== WHAT IS BEING ASKED ==
Copy out every line of the data below, keeping each character unchanged.

== RECORD SET ==
-- Begin --

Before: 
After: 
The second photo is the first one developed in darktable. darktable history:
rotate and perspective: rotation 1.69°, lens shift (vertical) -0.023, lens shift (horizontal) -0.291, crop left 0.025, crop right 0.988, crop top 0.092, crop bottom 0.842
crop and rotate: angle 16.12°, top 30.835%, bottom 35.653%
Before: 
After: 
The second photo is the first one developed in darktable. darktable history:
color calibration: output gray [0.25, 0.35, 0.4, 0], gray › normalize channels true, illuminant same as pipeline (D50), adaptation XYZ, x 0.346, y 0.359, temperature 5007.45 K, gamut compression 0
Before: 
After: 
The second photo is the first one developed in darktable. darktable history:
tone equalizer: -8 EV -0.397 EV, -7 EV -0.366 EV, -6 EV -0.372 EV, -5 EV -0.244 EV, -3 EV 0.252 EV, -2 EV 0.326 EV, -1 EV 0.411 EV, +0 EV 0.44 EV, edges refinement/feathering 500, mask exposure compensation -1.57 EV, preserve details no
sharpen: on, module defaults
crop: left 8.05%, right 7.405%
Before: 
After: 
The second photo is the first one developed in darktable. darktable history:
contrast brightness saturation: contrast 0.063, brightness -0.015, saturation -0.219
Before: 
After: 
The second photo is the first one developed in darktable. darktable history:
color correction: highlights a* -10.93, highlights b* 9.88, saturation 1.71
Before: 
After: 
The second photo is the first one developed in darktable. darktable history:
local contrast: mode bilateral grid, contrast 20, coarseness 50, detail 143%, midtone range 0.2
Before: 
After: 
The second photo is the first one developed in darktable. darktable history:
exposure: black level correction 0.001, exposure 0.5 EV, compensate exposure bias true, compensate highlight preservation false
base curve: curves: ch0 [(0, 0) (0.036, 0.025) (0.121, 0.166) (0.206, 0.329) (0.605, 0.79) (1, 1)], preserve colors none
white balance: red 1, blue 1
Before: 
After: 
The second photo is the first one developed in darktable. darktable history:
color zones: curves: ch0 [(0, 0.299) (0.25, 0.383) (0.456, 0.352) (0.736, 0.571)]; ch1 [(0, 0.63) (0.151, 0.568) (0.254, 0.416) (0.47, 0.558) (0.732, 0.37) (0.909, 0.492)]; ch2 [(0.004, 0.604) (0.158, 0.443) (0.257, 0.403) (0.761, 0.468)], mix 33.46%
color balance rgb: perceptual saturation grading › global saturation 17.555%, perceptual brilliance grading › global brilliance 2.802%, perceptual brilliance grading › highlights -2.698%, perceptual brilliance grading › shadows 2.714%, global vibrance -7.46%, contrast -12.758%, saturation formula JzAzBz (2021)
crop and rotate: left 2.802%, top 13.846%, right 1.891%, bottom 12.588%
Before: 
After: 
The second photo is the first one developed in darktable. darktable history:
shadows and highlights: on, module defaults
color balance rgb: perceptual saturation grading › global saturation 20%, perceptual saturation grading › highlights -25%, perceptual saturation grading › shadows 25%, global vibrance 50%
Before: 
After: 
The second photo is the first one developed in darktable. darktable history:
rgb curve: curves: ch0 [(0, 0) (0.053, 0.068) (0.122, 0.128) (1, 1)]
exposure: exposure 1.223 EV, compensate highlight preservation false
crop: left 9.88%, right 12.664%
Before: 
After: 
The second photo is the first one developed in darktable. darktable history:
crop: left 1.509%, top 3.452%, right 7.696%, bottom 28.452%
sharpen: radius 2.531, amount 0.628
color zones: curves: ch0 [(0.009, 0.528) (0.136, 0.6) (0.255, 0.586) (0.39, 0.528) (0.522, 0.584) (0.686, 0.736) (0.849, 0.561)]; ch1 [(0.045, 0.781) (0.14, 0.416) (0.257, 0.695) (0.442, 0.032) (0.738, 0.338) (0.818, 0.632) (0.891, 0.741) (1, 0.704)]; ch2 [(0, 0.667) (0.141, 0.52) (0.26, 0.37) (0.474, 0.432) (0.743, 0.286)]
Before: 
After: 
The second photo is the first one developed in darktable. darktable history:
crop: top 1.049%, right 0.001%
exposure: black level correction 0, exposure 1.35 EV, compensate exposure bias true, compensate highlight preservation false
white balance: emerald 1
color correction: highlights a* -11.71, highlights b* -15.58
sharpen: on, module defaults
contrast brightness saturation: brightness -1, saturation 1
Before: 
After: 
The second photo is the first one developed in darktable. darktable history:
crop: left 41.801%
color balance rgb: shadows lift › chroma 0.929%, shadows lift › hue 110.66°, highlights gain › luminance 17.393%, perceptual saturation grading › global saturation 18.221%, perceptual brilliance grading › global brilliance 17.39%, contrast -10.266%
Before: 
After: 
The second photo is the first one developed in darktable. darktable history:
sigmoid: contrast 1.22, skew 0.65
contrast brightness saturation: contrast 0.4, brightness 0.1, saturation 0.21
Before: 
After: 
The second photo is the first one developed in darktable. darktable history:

-- End --

== CORRECT OUTPUT ==
Before: 
After: 
The second photo is the first one developed in darktable. darktable history:
rotate and perspective: rotation 1.69°, lens shift (vertical) -0.023, lens shift (horizontal) -0.291, crop left 0.025, crop right 0.988, crop top 0.092, crop bottom 0.842
crop and rotate: angle 16.12°, top 30.835%, bottom 35.653%
Before: 
After: 
The second photo is the first one developed in darktable. darktable history:
color calibration: output gray [0.25, 0.35, 0.4, 0], gray › normalize channels true, illuminant same as pipeline (D50), adaptation XYZ, x 0.346, y 0.359, temperature 5007.45 K, gamut compression 0
Before: 
After: 
The second photo is the first one developed in darktable. darktable history:
tone equalizer: -8 EV -0.397 EV, -7 EV -0.366 EV, -6 EV -0.372 EV, -5 EV -0.244 EV, -3 EV 0.252 EV, -2 EV 0.326 EV, -1 EV 0.411 EV, +0 EV 0.44 EV, edges refinement/feathering 500, mask exposure compensation -1.57 EV, preserve details no
sharpen: on, module defaults
crop: left 8.05%, right 7.405%
Before: 
After: 
The second photo is the first one developed in darktable. darktable history:
contrast brightness saturation: contrast 0.063, brightness -0.015, saturation -0.219
Before: 
After: 
The second photo is the first one developed in darktable. darktable history:
color correction: highlights a* -10.93, highlights b* 9.88, saturation 1.71
Before: 
After: 
The second photo is the first one developed in darktable. darktable history:
local contrast: mode bilateral grid, contrast 20, coarseness 50, detail 143%, midtone range 0.2
Before: 
After: 
The second photo is the first one developed in darktable. darktable history:
exposure: black level correction 0.001, exposure 0.5 EV, compensate exposure bias true, compensate highlight preservation false
base curve: curves: ch0 [(0, 0) (0.036, 0.025) (0.121, 0.166) (0.206, 0.329) (0.605, 0.79) (1, 1)], preserve colors none
white balance: red 1, blue 1
Before: 
After: 
The second photo is the first one developed in darktable. darktable history:
color zones: curves: ch0 [(0, 0.299) (0.25, 0.383) (0.456, 0.352) (0.736, 0.571)]; ch1 [(0, 0.63) (0.151, 0.568) (0.254, 0.416) (0.47, 0.558) (0.732, 0.37) (0.909, 0.492)]; ch2 [(0.004, 0.604) (0.158, 0.443) (0.257, 0.403) (0.761, 0.468)], mix 33.46%
color balance rgb: perceptual saturation grading › global saturation 17.555%, perceptual brilliance grading › global brilliance 2.802%, perceptual brilliance grading › highlights -2.698%, perceptual brilliance grading › shadows 2.714%, global vibrance -7.46%, contrast -12.758%, saturation formula JzAzBz (2021)
crop and rotate: left 2.802%, top 13.846%, right 1.891%, bottom 12.588%
Before: 
After: 
The second photo is the first one developed in darktable. darktable history:
shadows and highlights: on, module defaults
color balance rgb: perceptual saturation grading › global saturation 20%, perceptual saturation grading › highlights -25%, perceptual saturation grading › shadows 25%, global vibrance 50%
Before: 
After: 
The second photo is the first one developed in darktable. darktable history:
rgb curve: curves: ch0 [(0, 0) (0.053, 0.068) (0.122, 0.128) (1, 1)]
exposure: exposure 1.223 EV, compensate highlight preservation false
crop: left 9.88%, right 12.664%
Before: 
After: 
The second photo is the first one developed in darktable. darktable history:
crop: left 1.509%, top 3.452%, right 7.696%, bottom 28.452%
sharpen: radius 2.531, amount 0.628
color zones: curves: ch0 [(0.009, 0.528) (0.136, 0.6) (0.255, 0.586) (0.39, 0.528) (0.522, 0.584) (0.686, 0.736) (0.849, 0.561)]; ch1 [(0.045, 0.781) (0.14, 0.416) (0.257, 0.695) (0.442, 0.032) (0.738, 0.338) (0.818, 0.632) (0.891, 0.741) (1, 0.704)]; ch2 [(0, 0.667) (0.141, 0.52) (0.26, 0.37) (0.474, 0.432) (0.743, 0.286)]
Before: 
After: 
The second photo is the first one developed in darktable. darktable history:
crop: top 1.049%, right 0.001%
exposure: black level correction 0, exposure 1.35 EV, compensate exposure bias true, compensate highlight preservation false
white balance: emerald 1
color correction: highlights a* -11.71, highlights b* -15.58
sharpen: on, module defaults
contrast brightness saturation: brightness -1, saturation 1
Before: 
After: 
The second photo is the first one developed in darktable. darktable history:
crop: left 41.801%
color balance rgb: shadows lift › chroma 0.929%, shadows lift › hue 110.66°, highlights gain › luminance 17.393%, perceptual saturation grading › global saturation 18.221%, perceptual brilliance grading › global brilliance 17.39%, contrast -10.266%
Before: 
After: 
The second photo is the first one developed in darktable. darktable history:
sigmoid: contrast 1.22, skew 0.65
contrast brightness saturation: contrast 0.4, brightness 0.1, saturation 0.21
Before: 
After: 
The second photo is the first one developed in darktable. darktable history:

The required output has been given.